Complete the setup by placing another layer of kindling and tinder mixed on the square.

2. Tepee Method

A tepee campfire is tepee-shaped and has a circular base, allowing oxygen flow. Start by laying a bunch of tinder and forming a tepee shape above it using small pieces of kindling. As the fire builds, add larger pieces of kindling around it.

This campfire is helpful for quick cooking tasks such as heating water. For meals that would take longer to cook, you’ll have to wait until the wood burns, then set a pot on the embers.

Tepee campfire

3. Platform or Upside-down Pyramid

Layer three or more pieces of wood on the ground. Add three or more on top perpendicularly until the platform reaches at least three layers. Place tinder and kindling and start creating fire.

4. Lean-to Method

A lean-to fire will shield your flames from the winds during gusty weather. One easy way to build one is to lay a large log on the ground, covering your tinder against the wind. Once your tinder catches fire, lean your kindling against the log and wait until it slowly burns.

Lean-to method

The fire will burn the firewood downwards since it started from the top of the platform. This setup is ideal for cooking – you can place your pots directly on the coal bed.

How to Start a Campfire with Wet Wood

Starting a campfire after a downpour can pose some challenges. Fear not! Following our doable tips, you can start a fire with wet wood. This will ensure you can stay warm and cook meals while enjoying the outdoors.

1. Keep your Fire off the Wet Ground

Fire pits tend to collect water after heavy rain, so elevating your platform with rocks or logs would be best. This will also allow air to flow, which helps start fires with wet wood.

A fire pit next to two camping chairs

2. Peel off Wood Barks

Shave or peel away wood barks to expose the kindling’s dry layer. Split twigs into pieces instead of whole sticks for kindling because the wood’s inner layer quickly catches fire.

3. Gather Pine Needles and Dried Wood Shavings for Tinder

Dry pine needles, bark, and dry wood shavings are highly flammable because of their sap. If these aren’t available, you can use toilet paper, cotton balls, and the like as a fire starter.

gather wood shavings

4. Start Low

Start your fire low, and as it builds up, the heat from the fire will dry out the fuel wood as it rises. To let flames burn through the kindling, light your fire from the direction of the wind.

5. Place Firewood in a Criss-cross Pattern

Lean the kindling against each other to form a tepee shape around the tinder, making sure the dry side faces the tinder. This pattern helps build fire upward, away from the wet ground.

criss-cross pattern campfire

Lay two dry pieces of wood with the tepee kindling in between, leaving a small space between them for airflow. Stack additional pieces of firewood above the first layer. Keep adding more tinder until the kindling and wood begin to burn.
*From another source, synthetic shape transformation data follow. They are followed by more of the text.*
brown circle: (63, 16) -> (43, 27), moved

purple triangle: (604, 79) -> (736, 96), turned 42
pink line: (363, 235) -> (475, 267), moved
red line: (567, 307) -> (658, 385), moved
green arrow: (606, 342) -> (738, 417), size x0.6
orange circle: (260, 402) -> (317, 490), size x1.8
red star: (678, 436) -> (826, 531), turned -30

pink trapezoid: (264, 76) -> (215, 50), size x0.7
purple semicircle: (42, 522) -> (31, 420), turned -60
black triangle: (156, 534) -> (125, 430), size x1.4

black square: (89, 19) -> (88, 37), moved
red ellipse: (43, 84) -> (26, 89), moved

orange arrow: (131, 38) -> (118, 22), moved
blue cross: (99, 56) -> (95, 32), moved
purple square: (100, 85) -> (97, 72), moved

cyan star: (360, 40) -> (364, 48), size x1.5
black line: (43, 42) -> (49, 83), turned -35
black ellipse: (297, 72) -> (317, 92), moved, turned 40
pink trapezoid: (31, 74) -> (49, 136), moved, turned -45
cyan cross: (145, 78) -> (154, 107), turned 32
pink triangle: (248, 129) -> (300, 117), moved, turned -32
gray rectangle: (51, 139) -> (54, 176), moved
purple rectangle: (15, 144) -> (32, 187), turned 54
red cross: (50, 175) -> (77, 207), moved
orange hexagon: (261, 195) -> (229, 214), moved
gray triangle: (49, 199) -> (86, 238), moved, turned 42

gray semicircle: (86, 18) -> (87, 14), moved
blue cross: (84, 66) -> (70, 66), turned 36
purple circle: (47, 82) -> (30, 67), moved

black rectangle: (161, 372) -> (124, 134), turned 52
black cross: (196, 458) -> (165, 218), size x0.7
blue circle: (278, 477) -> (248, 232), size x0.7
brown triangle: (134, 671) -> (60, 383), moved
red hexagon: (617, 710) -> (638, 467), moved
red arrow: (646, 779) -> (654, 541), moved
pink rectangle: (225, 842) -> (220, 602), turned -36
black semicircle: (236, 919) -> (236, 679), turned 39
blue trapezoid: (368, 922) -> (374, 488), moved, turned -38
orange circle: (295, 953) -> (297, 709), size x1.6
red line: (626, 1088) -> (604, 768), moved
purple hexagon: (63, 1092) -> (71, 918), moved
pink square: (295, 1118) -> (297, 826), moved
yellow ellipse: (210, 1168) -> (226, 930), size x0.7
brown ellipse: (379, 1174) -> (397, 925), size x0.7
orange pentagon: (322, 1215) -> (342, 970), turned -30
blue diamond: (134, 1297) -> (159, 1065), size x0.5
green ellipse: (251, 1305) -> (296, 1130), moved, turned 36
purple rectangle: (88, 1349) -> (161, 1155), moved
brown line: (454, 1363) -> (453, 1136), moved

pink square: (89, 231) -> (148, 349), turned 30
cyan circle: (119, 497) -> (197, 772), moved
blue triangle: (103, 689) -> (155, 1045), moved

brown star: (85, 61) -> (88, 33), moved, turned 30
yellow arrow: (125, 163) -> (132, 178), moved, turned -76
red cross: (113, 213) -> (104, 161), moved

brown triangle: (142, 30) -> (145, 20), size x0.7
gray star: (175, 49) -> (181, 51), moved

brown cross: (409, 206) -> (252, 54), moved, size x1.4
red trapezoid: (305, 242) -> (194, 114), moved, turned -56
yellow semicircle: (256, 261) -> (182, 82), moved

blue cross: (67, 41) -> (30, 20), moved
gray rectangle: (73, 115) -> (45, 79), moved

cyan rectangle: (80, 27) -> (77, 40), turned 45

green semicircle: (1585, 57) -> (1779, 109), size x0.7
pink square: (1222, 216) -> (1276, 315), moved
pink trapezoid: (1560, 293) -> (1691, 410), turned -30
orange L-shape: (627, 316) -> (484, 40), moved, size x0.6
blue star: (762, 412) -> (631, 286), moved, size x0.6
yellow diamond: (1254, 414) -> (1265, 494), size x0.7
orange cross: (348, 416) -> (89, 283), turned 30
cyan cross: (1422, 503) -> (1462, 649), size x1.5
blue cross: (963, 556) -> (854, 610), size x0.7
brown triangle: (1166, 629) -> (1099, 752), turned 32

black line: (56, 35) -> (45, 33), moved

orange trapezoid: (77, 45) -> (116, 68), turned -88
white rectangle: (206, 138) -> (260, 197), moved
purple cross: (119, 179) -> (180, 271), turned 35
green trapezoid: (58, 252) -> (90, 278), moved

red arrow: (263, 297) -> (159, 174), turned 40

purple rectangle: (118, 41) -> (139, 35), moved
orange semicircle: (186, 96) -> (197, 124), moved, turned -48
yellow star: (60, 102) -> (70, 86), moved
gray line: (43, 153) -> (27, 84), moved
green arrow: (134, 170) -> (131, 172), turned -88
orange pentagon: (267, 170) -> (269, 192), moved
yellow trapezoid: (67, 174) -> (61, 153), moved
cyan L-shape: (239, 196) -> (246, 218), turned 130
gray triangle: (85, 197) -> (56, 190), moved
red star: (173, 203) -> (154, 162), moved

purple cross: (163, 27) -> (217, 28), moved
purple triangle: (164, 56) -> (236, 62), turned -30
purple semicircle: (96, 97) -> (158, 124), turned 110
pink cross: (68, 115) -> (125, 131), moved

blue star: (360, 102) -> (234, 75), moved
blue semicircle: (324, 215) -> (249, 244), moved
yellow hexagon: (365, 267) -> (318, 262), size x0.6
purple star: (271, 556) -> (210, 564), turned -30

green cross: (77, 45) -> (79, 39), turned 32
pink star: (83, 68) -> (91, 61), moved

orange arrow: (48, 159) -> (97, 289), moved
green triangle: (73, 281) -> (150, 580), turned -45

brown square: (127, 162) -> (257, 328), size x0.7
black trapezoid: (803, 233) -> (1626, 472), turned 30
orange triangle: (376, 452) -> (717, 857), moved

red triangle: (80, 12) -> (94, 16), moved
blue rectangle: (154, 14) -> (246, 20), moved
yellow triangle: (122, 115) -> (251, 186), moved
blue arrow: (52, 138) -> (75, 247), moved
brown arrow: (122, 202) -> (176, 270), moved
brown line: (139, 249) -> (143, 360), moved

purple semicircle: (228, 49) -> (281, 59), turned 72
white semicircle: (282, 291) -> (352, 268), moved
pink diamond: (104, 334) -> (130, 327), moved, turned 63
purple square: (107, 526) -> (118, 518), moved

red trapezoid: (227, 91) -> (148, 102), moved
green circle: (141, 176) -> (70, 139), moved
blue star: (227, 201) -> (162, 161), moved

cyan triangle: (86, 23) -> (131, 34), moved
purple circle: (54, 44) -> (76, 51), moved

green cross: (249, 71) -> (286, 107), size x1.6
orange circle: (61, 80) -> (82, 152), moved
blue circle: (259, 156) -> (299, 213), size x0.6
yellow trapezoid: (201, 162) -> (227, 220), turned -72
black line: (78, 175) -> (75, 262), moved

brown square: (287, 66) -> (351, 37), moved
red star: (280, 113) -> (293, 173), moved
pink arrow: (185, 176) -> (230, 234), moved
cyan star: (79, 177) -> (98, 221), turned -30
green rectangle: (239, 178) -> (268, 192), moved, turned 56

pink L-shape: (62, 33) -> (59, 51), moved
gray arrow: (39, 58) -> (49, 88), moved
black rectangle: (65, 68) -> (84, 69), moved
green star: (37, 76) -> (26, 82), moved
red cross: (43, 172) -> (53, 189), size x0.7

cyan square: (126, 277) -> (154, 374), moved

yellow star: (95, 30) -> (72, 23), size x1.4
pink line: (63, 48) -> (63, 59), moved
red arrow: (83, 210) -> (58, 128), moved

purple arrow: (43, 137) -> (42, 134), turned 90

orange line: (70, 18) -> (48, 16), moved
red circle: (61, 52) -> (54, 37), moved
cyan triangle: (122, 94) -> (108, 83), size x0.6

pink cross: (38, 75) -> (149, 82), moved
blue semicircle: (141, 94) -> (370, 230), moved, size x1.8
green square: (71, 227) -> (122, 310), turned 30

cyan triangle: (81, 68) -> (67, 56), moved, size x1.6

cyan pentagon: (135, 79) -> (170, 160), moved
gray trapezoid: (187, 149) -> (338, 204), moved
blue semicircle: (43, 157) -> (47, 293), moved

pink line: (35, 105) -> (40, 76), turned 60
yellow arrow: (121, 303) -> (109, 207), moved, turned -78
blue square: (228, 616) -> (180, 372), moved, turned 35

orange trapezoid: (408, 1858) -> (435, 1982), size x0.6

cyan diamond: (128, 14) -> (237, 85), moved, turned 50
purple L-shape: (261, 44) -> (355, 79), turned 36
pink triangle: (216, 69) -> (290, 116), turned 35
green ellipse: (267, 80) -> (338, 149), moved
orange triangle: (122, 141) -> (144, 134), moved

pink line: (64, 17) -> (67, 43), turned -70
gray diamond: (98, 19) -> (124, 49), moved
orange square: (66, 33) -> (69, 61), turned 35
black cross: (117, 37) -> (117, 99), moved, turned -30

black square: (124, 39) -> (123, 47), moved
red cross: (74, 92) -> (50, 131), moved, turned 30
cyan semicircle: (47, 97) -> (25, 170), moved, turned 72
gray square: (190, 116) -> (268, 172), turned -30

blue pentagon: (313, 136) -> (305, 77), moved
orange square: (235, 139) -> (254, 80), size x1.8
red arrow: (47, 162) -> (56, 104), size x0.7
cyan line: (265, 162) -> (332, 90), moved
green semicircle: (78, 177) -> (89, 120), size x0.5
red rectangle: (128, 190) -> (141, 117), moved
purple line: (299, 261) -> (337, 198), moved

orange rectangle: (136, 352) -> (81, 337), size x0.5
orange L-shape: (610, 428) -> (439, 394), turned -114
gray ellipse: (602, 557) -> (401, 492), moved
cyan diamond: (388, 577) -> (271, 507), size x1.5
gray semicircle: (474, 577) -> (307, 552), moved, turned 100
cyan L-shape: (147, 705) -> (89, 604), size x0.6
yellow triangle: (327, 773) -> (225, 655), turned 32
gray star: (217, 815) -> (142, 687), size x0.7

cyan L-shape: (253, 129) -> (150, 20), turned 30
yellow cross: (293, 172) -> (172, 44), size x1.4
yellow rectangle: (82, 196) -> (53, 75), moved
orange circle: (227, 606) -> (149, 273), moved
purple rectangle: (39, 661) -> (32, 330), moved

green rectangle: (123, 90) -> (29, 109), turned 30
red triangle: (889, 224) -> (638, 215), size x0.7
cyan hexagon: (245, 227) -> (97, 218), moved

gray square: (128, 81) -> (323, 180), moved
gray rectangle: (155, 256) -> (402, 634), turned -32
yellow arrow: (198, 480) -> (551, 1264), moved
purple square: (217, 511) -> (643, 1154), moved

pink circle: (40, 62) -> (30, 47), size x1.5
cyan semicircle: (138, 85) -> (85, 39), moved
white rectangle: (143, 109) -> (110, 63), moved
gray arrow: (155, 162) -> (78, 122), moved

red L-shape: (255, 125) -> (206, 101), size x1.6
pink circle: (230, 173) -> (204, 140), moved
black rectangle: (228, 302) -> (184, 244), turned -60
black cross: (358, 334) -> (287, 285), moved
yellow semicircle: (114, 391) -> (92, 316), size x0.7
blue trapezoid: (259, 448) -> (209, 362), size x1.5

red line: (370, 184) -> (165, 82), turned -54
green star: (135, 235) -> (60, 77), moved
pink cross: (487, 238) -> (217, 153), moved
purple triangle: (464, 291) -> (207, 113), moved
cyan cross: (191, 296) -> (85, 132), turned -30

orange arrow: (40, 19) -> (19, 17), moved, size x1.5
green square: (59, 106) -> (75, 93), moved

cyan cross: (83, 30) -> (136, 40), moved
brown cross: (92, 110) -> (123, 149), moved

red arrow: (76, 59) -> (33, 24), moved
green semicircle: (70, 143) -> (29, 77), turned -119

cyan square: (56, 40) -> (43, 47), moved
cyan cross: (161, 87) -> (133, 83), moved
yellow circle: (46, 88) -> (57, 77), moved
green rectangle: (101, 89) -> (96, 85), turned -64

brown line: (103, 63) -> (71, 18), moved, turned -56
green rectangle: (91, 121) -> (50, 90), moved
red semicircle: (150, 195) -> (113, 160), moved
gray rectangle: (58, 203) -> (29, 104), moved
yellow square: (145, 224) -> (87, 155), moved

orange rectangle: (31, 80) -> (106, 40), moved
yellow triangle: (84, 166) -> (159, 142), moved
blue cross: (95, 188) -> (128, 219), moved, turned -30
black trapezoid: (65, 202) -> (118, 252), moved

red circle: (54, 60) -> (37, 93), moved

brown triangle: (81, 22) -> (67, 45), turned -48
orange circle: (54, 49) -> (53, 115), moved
The Importance of Impact Fires

As campers, we should always do everything we can to adhere to the Leave No Trace policy, which includes starting low-impact fires only as required. The easiest way to do this is to use a fire ring previously started by someone else or set up by the regional parks service.

Campsite Fire Ring

A fire ring should only be used in an emergency in the backcountry areas where fires are permitted. If you need to make a fire ring, dismantle it as soon as you’re done so you don’t tempt others to use it after you.

Fires can devastate the wilderness and the animals living there, so it’s essential to always follow campfire safety precautions and camp ethically.

An Essential Camping Skill

Just as important as learning how to build a campfire is learning how to properly extinguish it, and this needs to be a top priority for the camper.

Leaving a burning fire seriously harms the surrounding wildlife, wilderness, and other campers, so you need to pour water over the fire, stir the ashes, and then pour another lot of water on top to be sure it’s completely out.

Fire can have many benefits outdoors, provided we follow ethical camping guidelines and only make fire for the right reasons. By respecting the principles set out for campers by policies such as Leave No Trace, you can ensure you maintain the outdoors for many future generations of campers.